BWH and the Department of Neurology mourn the loss of H. Richard Tyler, MD, former chief of the Division of Neurology and BWH’s first full-time neurologist. He passed away May 9 at the age of 88.
“Known as a brilliant clinician and memorable teacher, Dr. Tyler made enormous contributions to the Brigham community, its patients and the field of neurology,” said Martin Samuels, MD, chair of the Department of Neurology.
Dr. Tyler, who lived in Brookline, is credited with building BWH Neurology from the ground up, serving as chief from 1956 to 1988. Under Dr. Tyler’s leadership, the department added a major basic research program in 1985, led by Dennis Selkoe, MD, and Howard Weiner, MD, co-directors of the Ann Romney Center for Neurologic Diseases. The Neurology Division at BWH became an independent department in 1995.

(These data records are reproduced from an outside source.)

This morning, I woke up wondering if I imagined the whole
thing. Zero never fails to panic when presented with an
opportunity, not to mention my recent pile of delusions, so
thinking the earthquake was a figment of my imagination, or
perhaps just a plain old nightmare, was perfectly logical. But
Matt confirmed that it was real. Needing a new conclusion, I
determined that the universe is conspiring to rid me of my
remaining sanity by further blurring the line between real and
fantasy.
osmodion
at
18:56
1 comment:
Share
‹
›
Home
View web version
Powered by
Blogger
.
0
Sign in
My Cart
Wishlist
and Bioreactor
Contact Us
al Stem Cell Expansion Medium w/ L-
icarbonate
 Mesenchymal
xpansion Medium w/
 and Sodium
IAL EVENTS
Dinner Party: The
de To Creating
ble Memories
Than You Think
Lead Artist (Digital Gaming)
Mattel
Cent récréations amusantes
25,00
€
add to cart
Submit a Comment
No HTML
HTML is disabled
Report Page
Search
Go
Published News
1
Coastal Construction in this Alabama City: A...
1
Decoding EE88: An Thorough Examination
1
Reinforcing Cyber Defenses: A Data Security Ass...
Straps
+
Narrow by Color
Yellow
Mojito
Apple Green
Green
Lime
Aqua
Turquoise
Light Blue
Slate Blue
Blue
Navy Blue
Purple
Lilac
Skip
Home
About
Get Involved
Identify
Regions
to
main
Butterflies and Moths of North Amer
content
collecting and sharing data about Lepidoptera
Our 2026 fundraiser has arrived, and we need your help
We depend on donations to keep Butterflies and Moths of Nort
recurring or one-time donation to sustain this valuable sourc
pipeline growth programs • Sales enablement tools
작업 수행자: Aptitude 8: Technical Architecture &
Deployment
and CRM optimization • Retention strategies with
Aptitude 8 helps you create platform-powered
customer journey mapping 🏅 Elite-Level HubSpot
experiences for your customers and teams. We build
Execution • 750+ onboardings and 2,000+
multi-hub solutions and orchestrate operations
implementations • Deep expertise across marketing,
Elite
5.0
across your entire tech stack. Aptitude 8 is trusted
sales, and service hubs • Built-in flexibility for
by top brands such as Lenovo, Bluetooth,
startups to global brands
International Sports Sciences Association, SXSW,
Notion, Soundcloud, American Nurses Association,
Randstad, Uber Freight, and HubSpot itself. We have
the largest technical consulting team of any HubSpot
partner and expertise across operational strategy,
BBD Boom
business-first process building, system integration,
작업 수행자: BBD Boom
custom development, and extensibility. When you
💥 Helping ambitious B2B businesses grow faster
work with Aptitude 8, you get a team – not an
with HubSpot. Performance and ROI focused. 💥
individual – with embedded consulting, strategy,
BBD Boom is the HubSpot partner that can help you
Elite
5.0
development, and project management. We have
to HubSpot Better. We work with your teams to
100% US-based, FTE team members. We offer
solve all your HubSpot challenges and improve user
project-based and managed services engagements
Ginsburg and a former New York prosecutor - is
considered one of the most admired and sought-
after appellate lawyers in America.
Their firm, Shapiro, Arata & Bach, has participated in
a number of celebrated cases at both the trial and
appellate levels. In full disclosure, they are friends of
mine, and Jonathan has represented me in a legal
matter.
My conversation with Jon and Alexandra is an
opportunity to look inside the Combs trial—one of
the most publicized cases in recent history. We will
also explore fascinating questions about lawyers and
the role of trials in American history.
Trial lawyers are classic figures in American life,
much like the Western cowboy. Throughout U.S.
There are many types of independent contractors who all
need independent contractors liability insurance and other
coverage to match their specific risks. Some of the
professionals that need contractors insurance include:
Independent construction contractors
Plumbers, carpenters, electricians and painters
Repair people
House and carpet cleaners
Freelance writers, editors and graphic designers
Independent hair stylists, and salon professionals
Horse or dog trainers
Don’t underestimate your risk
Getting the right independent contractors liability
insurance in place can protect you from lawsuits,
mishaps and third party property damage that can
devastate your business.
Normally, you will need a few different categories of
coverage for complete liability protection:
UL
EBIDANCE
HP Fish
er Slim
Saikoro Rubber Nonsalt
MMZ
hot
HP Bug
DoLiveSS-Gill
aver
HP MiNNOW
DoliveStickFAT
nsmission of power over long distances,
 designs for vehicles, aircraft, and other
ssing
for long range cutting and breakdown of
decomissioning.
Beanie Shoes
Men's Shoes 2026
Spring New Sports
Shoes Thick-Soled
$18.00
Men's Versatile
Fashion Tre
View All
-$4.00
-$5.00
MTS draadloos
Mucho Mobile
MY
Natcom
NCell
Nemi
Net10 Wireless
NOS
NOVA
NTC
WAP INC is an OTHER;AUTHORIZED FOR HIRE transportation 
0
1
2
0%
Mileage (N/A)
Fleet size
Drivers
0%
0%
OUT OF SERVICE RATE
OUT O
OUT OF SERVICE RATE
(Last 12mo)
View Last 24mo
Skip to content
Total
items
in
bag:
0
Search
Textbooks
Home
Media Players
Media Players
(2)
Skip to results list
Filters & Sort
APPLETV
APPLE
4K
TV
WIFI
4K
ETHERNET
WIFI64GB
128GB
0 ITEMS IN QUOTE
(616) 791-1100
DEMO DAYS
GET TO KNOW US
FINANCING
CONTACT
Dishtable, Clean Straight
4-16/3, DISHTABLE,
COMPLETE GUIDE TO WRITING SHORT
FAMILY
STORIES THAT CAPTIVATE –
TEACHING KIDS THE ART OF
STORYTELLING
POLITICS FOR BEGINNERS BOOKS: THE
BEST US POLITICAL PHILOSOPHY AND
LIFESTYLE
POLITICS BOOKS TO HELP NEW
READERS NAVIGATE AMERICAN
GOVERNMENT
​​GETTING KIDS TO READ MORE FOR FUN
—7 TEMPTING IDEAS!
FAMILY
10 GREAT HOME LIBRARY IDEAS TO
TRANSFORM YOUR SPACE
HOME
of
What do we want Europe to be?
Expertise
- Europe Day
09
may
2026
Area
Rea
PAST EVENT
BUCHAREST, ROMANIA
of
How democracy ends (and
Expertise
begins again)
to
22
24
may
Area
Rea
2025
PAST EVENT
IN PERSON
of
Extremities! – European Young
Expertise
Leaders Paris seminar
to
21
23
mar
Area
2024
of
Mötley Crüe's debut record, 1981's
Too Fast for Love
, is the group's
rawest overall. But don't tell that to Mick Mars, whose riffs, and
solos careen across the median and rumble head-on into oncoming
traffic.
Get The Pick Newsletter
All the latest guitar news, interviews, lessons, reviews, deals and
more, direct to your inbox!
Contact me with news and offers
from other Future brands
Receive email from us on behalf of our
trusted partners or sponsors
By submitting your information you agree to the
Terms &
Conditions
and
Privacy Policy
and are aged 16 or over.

Dr. Tyler received his MD from Washington University School of Medicine in 1951. He interned at the BWH predecessor Peter Bent Brigham Hospital in 1951, followed by a neurology residency at Boston City Hospital. He then spent two years abroad at The National Hospital for Neurology and Neurosurgery, Queen Square in London and at the Pitié-Salpêtrière Hospital in Paris. He later worked at The Johns Hopkins Hospital before returning to BWH in 1956. He was appointed professor of Neurology at Harvard Medical School in 1974 and became emeritus professor in 1999.
During his time as chief, Dr. Tyler helped to develop the field of renal neurology, based on his experience with early dialysis and organ transplantation. He also characterized the physiological basis of asterixis, one of the cardinal signs of metabolic encephalopathy, also known as brain disease, damage or malfunction. He was an expert in the neurological aspects of congenital heart disease in adults and the neurological aspects of alcohol and malnutrition.
He always felt that his greatest contribution was not his personal work but rather the generations of medical students, residents and faculty he trained—many of whom went on to assume major leadership positions in neurology, locally and throughout the nation.
After stepping down as chief in 1988, Dr. Tyler continued to maintain a busy neurology practice until 2015, and he remained a valued consultant for internists and neurologists. He continued to develop one of the great modern collections of books related to neurology and neuroscience.
Samuels said generations of Harvard Medical School students have vivid memories of Dr. Tyler’s prodigious teaching skills. He was one of the founders of the Harvard Longwood Neurology Training Program and recruited a group of distinguished neurologists to join him at BWH, including Selkoe and Weiner.
“Rick Tyler was the single most influential teacher in my quest to become an academic neurologist and to develop my career at BWH,” said Selkoe. “I will greatly miss his remarkable depth of insight into how brain diseases work and how to humanely care for those suffering chronic neurologic illnesses.”
Weiner said he learned neurology from Dr. Tyler at a time when all doctors had to work with were a patient’s medical history and physical exam.
“He was a master clinician who made neurology come alive for me,” Weiner said.
He is survived by his wife, Joyce; children Kenneth Tyler and wife, Lisa; Karen Tyler; Douglas Tyler and wife, Donna; and Lori Spisak and husband, Ken; 12 grandchildren; eight great-grandchildren; brother-in-law, Edward Colby; nephews David and Geoffrey Colby; and many friends and colleagues.